EU deal on 35% CO2 reduction: different reactions
The EU compromise on 35% CO2 reduction in 2030, concluded by the European Environmental Ministers in Luxembourg on Thursday, raised a storm of reactions ranging from ‘too little and disappointing’ over ‘acceptable and feasible’ to ‘unrealistic and dangerous’. An overview.
German Chancellor, Angela Merkel, initially wanted to stick to the 30% proposal of the European Commission but declares now to be happy with the compromise of 35%. That was the result of a 13-hour long reunion of the ministers. “I think the agreement is acceptable”, she said, “and without an agreement there would be no clear perspective where to go and that would have been a bad signal.”
Car industry negative
The German automotive association, VDA, is less positive and has declared that the agreement is “not realistic and dangerous for employment”. “The European car industry will even be suffering more from competition”, says Bernhard Mattes, VDA president, “and that endangers many jobs and a number of production sites.”
Also Erik Jonnaert, Secretary-general of ACEA, the association of European Manufacturers, warns: “While the compromise of 35% is at least less aggressive than the proposal of the EU Parliament (40%), the risk of a negative impact is high. All manufacturers are already investing a lot in alternative electric propulsion for cars and vans.”
ACEA supports the incentives to boost the sales of electric or hybrid cars, but thinks they are not very realistic. Jonnaert calls on all European institutions to conclude a final agreement that protects the environment and the industry. “We can’t let out of sight an affordable and comfortable mobility for all customers”, he concludes.
The Netherlands head a group of disappointed countries
Together with countries like Ireland, Denmark, Sweden, Luxembourg and Slovenia the Netherlands signed a joint statement where they declare being disappointed that the 40% reduction by 2030 proposed by the European parliament was not withheld. They still hope that the discussions between Parliament and member states (started on Wednesday) will lead to a higher reduction percentage.
Initially France and Belgium were also part of this group in favour of the 40% reduction, but Chancellor Merkel called president Macron of France and Prime-Minister Michel of Belgium to persuade them to accept a compromise in the middle between the 30% (Commission proposal) and 40% (EU Parliament vote).
Merkel feared that if she would be a hard-liner for the 30% all the way, there could be an alternative coalition in the making forcing even more stringent measures.
40% reduction is possible
Car technology researcher, Mark Pecqueur, teaching at the Thomas More Hogeschool (Belgium), is not surprised that the car industry is so negative.
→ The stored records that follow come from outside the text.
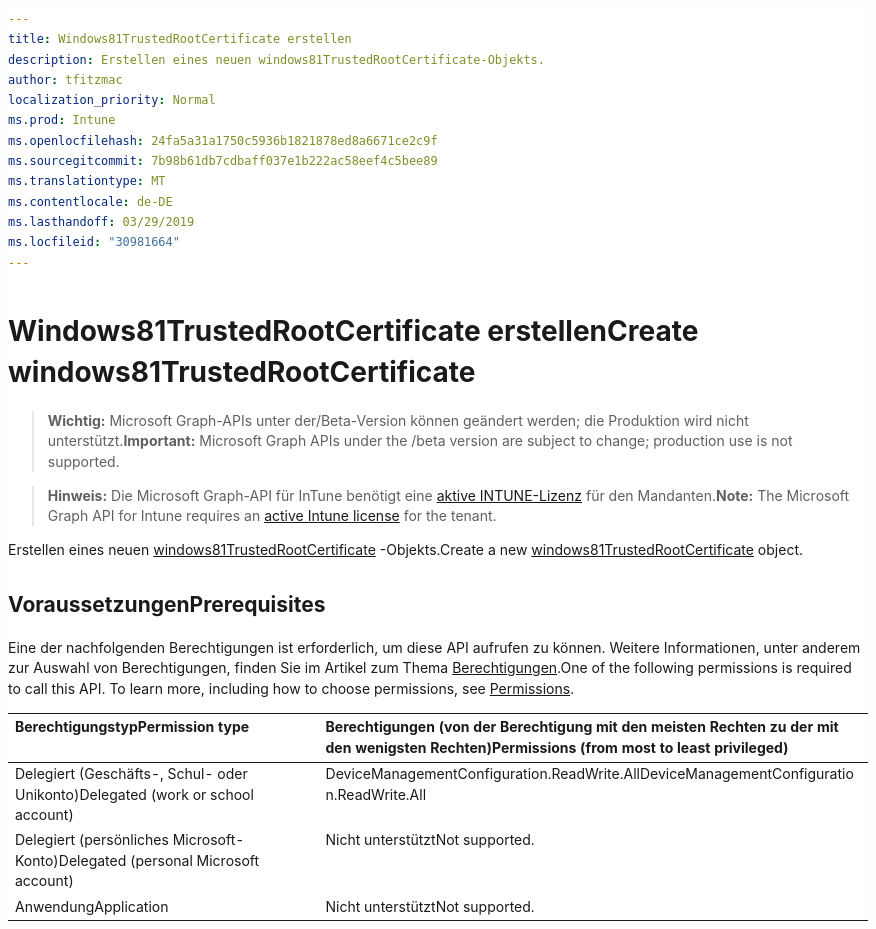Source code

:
 ```yaml
---
title: Windows81TrustedRootCertificate erstellen
description: Erstellen eines neuen windows81TrustedRootCertificate-Objekts.
author: tfitzmac
localization_priority: Normal
ms.prod: Intune
ms.openlocfilehash: 24fa5a31a1750c5936b1821878ed8a6671ce2c9f
ms.sourcegitcommit: 7b98b61db7cdbaff037e1b222ac58eef4c5bee89
ms.translationtype: MT
ms.contentlocale: de-DE
ms.lasthandoff: 03/29/2019
ms.locfileid: "30981664"
---
```

# <a name="create-windows81trustedrootcertificate"></a><span data-ttu-id="8d0d3-103">Windows81TrustedRootCertificate erstellen</span><span class="sxs-lookup"><span data-stu-id="8d0d3-103">Create windows81TrustedRootCertificate</span></span>

> <span data-ttu-id="8d0d3-104">**Wichtig:** Microsoft Graph-APIs unter der/Beta-Version können geändert werden; die Produktion wird nicht unterstützt.</span><span class="sxs-lookup"><span data-stu-id="8d0d3-104">**Important:** Microsoft Graph APIs under the /beta version are subject to change; production use is not supported.</span></span>

> <span data-ttu-id="8d0d3-105">**Hinweis:** Die Microsoft Graph-API für InTune benötigt eine [aktive INTUNE-Lizenz](https://go.microsoft.com/fwlink/?linkid=839381) für den Mandanten.</span><span class="sxs-lookup"><span data-stu-id="8d0d3-105">**Note:** The Microsoft Graph API for Intune requires an [active Intune license](https://go.microsoft.com/fwlink/?linkid=839381) for the tenant.</span></span>

<span data-ttu-id="8d0d3-106">Erstellen eines neuen [windows81TrustedRootCertificate](../resources/intune-deviceconfig-windows81trustedrootcertificate.md) -Objekts.</span><span class="sxs-lookup"><span data-stu-id="8d0d3-106">Create a new [windows81TrustedRootCertificate](../resources/intune-deviceconfig-windows81trustedrootcertificate.md) object.</span></span>

## <a name="prerequisites"></a><span data-ttu-id="8d0d3-107">Voraussetzungen</span><span class="sxs-lookup"><span data-stu-id="8d0d3-107">Prerequisites</span></span>
<span data-ttu-id="8d0d3-p101">Eine der nachfolgenden Berechtigungen ist erforderlich, um diese API aufrufen zu können. Weitere Informationen, unter anderem zur Auswahl von Berechtigungen, finden Sie im Artikel zum Thema [Berechtigungen](/graph/permissions-reference).</span><span class="sxs-lookup"><span data-stu-id="8d0d3-p101">One of the following permissions is required to call this API. To learn more, including how to choose permissions, see [Permissions](/graph/permissions-reference).</span></span>

|<span data-ttu-id="8d0d3-110">Berechtigungstyp</span><span class="sxs-lookup"><span data-stu-id="8d0d3-110">Permission type</span></span>|<span data-ttu-id="8d0d3-111">Berechtigungen (von der Berechtigung mit den meisten Rechten zu der mit den wenigsten Rechten)</span><span class="sxs-lookup"><span data-stu-id="8d0d3-111">Permissions (from most to least privileged)</span></span>|
|:---|:---|
|<span data-ttu-id="8d0d3-112">Delegiert (Geschäfts-, Schul- oder Unikonto)</span><span class="sxs-lookup"><span data-stu-id="8d0d3-112">Delegated (work or school account)</span></span>|<span data-ttu-id="8d0d3-113">DeviceManagementConfiguration.ReadWrite.All</span><span class="sxs-lookup"><span data-stu-id="8d0d3-113">DeviceManagementConfiguration.ReadWrite.All</span></span>|
|<span data-ttu-id="8d0d3-114">Delegiert (persönliches Microsoft-Konto)</span><span class="sxs-lookup"><span data-stu-id="8d0d3-114">Delegated (personal Microsoft account)</span></span>|<span data-ttu-id="8d0d3-115">Nicht unterstützt</span><span class="sxs-lookup"><span data-stu-id="8d0d3-115">Not supported.</span></span>|
|<span data-ttu-id="8d0d3-116">Anwendung</span><span class="sxs-lookup"><span data-stu-id="8d0d3-116">Application</span></span>|<span data-ttu-id="8d0d3-117">Nicht unterstützt</span><span class="sxs-lookup"><span data-stu-id="8d0d3-117">Not supported.</span></span>|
“If they want to reach this 40% target manufacturers will have to build smaller, more efficient and less powerful engines and include a certain amount of electric cars in their portfolio. The -40% is not calculated on every single model but on the average emission of the whole fleet of vehicles one is producing.”
Hydrogen Europe’s best bet
Nevertheless, Pecqueur is not persuaded that electrification is the only way to go. “For electric cars you are forced to use a lot of rare metal materials and secondly you get very dependent of the Chinese while they have practically all resources in the field and are also the biggest battery producers.
That’s why in the long run hydrogen can be an alternative, not only for fuel cells but also by simply burning it. As an engineer I don’t understand why there is no interest for the latter solution.” Meanwhile he thinks the diesel engine has still a role to play as an intermediate to non-fossil combustion because a modern diesel engine is now very clean and produces less CO2.
“If car manufacturers want to pay the cost for diesel adaptation, this type of engine can still be useful, but there is also perception, if the consumer doesn’t want the diesel anymore and/or is getting unsure about its future, the diesel is dead for passenger cars.”